There are some few physical scenarios in the Universe with extreme high density and/or temperature matter conditions, much higher than in any terrestrial environment. These scenarios are challenging our current understanding of how matter behaves and interacts in these situations, and has attracted the interest of both large experimental and theoretical communities of nuclear and particle physics, as well as of astrophysicists and cosmologists.

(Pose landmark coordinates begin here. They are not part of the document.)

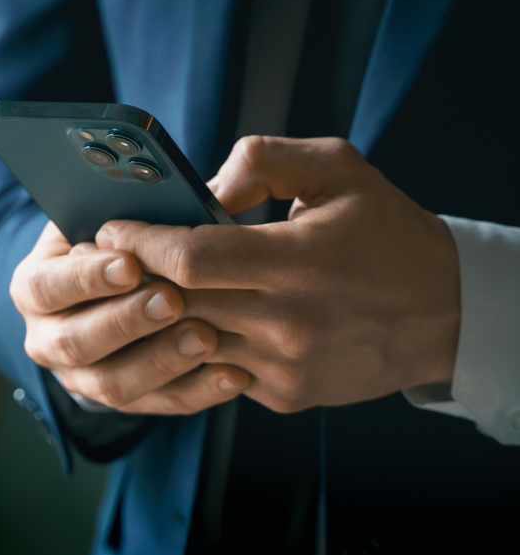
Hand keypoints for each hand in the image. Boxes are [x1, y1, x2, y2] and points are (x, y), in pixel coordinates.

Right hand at [10, 222, 248, 413]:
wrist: (117, 291)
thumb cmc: (118, 243)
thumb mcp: (110, 218)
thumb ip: (138, 207)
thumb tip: (183, 190)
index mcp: (36, 287)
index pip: (45, 287)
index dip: (85, 278)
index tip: (129, 262)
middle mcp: (49, 338)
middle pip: (75, 342)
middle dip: (126, 321)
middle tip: (173, 299)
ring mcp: (84, 378)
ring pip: (115, 383)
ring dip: (162, 360)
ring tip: (206, 336)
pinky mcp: (129, 400)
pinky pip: (161, 404)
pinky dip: (199, 390)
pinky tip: (233, 372)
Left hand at [96, 136, 460, 412]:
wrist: (441, 313)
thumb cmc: (387, 233)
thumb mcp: (339, 169)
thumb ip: (265, 160)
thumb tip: (204, 188)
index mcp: (300, 260)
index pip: (191, 258)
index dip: (142, 242)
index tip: (112, 229)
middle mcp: (289, 323)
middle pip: (178, 303)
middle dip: (136, 278)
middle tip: (113, 255)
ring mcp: (284, 367)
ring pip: (189, 341)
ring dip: (159, 315)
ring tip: (143, 285)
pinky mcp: (284, 395)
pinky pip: (216, 368)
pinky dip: (197, 342)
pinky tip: (193, 317)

The matter of the universe some few microseconds after the Big Bang was made up of a mixture or soup of quarks and gluons, the so called quark gluon plasma. The temperature then was so high that not only the atoms, but also all the protons and neutrons were melted into their fundamental constituents. This thermal period of the Universe is recreated in terrestrial accelerators, such as the Relativistic Heavy Ion Collider (RHIC) in Brookhaven National Laboratory (USA), the Large Hadron Collider (LHC) of CERN (Switzerland) or the Facility for Antiproton and Ion Research (FAIR) in Darmstadt (Germany). There are still manypuzzles to understand, as the experimental data extracted from these accelerators does not entirely match the initial predicted behavior.
Matter under extreme dense conditions can also be found in compact stars. Neutron stars are supposed to be composed by neutrons, protons and electrons, although they might also contain unconfined quark matter in their core. High-precision X-ray astronomy from future space missions, such as NICER (Neutron star Interior Composition ExploreR) or eXTP (enhanced X-ray Timing and Polarimetry Mission), is expected to offer precise measurements of masses and radii and, thus, help us in understanding the microscopic composition of neutron stars.

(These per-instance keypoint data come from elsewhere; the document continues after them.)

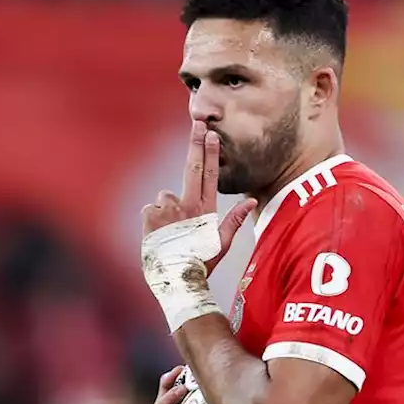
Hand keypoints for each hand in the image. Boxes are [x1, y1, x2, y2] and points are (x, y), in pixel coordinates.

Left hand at [141, 120, 255, 274]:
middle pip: (192, 168)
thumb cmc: (201, 263)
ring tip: (171, 231)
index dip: (211, 153)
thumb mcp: (221, 243)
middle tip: (199, 123)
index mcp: (205, 211)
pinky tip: (159, 235)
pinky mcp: (151, 216)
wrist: (177, 280)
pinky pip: (151, 209)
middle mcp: (188, 205)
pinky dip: (153, 219)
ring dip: (167, 208)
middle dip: (196, 144)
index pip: (210, 175)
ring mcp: (169, 210)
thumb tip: (253, 200)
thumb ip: (234, 219)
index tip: (211, 134)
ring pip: (165, 197)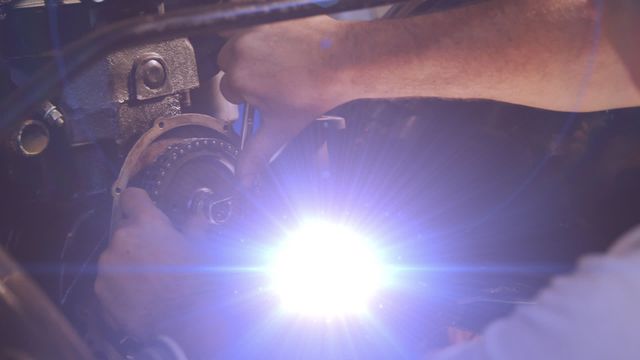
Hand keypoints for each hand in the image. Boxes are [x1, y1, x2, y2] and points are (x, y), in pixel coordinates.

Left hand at [95, 188, 224, 355]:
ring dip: (127, 264)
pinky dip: (120, 286)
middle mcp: (121, 240)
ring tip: (148, 282)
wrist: (186, 321)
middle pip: (123, 230)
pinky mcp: (100, 291)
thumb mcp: (202, 248)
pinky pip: (108, 281)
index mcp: (146, 223)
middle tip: (156, 256)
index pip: (131, 197)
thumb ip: (194, 228)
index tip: (145, 211)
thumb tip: (196, 218)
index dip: (138, 203)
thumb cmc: (197, 280)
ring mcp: (106, 266)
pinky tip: (140, 297)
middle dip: (137, 240)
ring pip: (114, 257)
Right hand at [218, 16, 357, 187]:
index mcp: (239, 78)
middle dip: (248, 72)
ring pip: (240, 43)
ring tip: (281, 63)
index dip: (250, 96)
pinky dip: (261, 32)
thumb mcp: (282, 128)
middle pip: (231, 63)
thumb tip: (244, 177)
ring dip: (254, 52)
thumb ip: (258, 153)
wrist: (343, 61)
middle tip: (276, 80)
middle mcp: (240, 50)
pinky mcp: (264, 13)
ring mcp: (252, 28)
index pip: (230, 90)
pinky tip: (283, 46)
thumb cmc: (317, 90)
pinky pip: (250, 21)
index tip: (267, 95)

The research of the group of Nuclear and Particle Astrophysics aims at understanding the behavior of matter under extreme density and/or matter conditions. We mainly focus on understanding the physics of compact stellar objects from its tiniest constituents, thus connecting present knowledge of the physics of subatomic particles at extreme conditions of densities with astrophysical observations.
Our topics of research include the
- equation of state of dense phases in compact stellar objects (which allows us to constrain the mass/ratio relation of the star), including the interplay of dense matter with dark matter
- transport properties inside neutron stars (which allows us to understand the behavior of their hydrodynamical modes, rotational properties, and cooling)
- magnetic fields
We also study matter at extreme large temperatures, as those occurring few microseconds after the Big Bang. Our topics of research include
- The properties of quarks and hadrons in hot and dense matter
- Effective descriptions of the dynamics of the hot quark-gluon plasma
which are studied in present particle accelerators, such as the FAIR/GSI, LHC/CERN or RHIC/BNL.